▶ [PROBLEM DETAILS]: Copy out the lines of the material below word for word, starting with the line that contains "text Matea Lebo [150, 943, 1125, 986]" and ending with the line that contains "Identify the document elements. Format: label text...".

***** MATERIAL FOR THIS EXERCISE *****

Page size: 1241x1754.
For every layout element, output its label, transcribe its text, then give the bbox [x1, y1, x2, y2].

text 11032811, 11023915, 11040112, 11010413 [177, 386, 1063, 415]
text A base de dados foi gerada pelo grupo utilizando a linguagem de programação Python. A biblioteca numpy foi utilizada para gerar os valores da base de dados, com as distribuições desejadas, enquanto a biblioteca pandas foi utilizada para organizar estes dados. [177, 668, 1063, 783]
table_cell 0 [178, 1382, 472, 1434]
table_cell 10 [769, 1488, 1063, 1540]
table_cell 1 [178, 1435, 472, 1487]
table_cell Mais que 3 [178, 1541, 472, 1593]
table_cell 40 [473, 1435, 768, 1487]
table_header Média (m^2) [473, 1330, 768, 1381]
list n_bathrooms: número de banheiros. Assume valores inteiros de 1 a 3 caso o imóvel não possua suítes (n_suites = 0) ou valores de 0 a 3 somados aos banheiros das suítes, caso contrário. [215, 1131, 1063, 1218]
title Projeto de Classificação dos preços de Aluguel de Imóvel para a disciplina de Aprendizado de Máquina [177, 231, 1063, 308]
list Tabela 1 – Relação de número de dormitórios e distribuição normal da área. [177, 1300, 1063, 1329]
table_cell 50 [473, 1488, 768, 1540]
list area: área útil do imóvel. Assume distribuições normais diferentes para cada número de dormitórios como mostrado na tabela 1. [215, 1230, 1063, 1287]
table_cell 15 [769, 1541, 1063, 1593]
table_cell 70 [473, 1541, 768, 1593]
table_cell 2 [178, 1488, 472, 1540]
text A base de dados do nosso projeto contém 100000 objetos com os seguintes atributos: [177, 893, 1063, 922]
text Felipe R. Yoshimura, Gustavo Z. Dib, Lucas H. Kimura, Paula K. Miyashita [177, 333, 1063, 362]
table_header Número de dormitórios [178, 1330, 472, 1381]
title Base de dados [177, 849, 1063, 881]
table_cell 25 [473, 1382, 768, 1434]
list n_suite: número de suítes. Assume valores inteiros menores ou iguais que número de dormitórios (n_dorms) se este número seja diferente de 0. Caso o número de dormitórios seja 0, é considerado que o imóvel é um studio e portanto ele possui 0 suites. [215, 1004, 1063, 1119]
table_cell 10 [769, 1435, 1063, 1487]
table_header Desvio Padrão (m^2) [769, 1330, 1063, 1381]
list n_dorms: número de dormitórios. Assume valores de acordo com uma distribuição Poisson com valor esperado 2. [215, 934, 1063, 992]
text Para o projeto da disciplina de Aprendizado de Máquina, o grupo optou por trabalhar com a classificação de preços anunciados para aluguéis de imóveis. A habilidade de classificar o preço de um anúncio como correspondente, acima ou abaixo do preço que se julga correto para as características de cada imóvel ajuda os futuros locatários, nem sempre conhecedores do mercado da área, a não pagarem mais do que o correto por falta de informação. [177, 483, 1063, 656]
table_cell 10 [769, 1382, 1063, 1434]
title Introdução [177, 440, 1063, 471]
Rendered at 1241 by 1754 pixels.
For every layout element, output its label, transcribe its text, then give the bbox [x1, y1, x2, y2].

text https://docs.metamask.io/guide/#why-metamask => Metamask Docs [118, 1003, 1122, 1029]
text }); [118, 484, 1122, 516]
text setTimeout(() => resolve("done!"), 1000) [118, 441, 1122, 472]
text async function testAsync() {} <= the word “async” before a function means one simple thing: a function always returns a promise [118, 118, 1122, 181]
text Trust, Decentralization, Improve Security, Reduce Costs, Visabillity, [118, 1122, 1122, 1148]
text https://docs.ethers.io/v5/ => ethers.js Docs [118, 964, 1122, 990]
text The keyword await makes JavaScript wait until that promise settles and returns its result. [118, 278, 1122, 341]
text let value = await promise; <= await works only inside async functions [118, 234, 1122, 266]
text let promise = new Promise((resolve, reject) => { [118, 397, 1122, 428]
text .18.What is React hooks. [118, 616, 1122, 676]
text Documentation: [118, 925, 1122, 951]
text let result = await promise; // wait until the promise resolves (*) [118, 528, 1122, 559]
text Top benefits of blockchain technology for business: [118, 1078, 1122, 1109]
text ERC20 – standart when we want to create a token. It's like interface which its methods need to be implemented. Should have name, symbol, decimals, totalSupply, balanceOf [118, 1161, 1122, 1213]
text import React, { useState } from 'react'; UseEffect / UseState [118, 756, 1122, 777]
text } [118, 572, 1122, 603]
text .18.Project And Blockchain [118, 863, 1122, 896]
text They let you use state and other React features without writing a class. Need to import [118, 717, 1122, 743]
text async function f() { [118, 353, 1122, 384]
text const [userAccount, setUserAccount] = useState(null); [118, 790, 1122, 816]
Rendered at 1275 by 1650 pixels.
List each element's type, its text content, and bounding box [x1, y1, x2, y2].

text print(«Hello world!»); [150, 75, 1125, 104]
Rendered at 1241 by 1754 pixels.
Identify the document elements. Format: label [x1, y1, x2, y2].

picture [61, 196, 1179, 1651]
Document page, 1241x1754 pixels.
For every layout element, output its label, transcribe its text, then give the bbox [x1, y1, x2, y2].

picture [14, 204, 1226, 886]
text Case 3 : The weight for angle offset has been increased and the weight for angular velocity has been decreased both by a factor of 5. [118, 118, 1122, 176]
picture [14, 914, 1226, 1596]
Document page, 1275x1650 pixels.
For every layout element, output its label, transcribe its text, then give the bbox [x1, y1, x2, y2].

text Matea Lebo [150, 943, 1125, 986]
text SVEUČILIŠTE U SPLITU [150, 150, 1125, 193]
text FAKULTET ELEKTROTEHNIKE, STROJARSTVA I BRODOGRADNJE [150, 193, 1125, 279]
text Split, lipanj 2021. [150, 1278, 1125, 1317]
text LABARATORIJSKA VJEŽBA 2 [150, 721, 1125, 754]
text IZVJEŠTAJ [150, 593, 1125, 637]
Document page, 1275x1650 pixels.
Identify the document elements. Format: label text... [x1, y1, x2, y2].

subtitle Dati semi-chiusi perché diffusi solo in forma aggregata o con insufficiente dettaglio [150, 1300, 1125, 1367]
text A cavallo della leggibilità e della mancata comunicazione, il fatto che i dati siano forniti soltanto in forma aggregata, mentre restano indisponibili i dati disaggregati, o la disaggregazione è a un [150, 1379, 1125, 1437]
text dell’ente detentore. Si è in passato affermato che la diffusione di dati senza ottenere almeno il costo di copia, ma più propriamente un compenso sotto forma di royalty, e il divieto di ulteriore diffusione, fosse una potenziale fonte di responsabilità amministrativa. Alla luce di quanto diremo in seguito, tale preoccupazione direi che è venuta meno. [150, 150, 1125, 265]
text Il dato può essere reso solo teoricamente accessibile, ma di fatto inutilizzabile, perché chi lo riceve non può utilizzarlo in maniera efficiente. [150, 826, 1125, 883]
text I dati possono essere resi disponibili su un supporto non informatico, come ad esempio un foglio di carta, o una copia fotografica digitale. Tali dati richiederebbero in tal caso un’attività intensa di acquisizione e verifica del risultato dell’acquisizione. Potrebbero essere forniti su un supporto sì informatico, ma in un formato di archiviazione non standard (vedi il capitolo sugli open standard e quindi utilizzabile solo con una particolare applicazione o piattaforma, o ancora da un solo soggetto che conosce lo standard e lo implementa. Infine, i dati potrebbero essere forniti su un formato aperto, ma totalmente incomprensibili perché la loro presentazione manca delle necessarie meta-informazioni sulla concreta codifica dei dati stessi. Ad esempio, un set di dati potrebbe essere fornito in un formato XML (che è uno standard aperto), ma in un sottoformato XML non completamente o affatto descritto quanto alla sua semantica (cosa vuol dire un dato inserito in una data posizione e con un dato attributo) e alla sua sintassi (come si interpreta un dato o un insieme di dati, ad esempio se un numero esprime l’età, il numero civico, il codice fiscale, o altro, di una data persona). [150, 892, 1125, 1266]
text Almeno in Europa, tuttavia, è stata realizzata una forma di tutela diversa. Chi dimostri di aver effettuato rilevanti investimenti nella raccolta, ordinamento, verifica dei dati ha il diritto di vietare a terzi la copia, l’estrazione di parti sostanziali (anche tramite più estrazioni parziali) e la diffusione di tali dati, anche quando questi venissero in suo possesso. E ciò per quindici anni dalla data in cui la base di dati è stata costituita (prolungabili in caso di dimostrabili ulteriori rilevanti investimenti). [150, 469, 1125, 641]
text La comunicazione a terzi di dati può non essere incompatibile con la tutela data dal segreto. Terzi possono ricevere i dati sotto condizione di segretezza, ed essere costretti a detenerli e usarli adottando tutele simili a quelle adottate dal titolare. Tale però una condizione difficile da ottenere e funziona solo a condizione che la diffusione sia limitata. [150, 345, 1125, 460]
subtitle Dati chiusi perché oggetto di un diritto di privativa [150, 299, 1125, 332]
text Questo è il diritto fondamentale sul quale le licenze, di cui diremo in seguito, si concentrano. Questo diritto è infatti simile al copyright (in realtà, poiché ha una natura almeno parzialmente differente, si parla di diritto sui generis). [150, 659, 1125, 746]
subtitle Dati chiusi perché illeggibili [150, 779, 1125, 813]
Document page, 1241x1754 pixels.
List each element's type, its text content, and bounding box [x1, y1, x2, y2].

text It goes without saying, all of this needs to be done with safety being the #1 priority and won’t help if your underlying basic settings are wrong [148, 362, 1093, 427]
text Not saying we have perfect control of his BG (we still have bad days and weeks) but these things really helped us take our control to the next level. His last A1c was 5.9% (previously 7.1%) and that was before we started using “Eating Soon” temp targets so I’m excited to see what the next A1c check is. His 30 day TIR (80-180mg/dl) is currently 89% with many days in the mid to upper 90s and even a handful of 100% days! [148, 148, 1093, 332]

*****

▶ [RIGHT ANSWER]:
text Matea Lebo [150, 943, 1125, 986]
text SVEUČILIŠTE U SPLITU [150, 150, 1125, 193]
text FAKULTET ELEKTROTEHNIKE, STROJARSTVA I BRODOGRADNJE [150, 193, 1125, 279]
text Split, lipanj 2021. [150, 1278, 1125, 1317]
text LABARATORIJSKA VJEŽBA 2 [150, 721, 1125, 754]
text IZVJEŠTAJ [150, 593, 1125, 637]
Document page, 1275x1650 pixels.
Identify the document elements. Format: label text... [x1, y1, x2, y2].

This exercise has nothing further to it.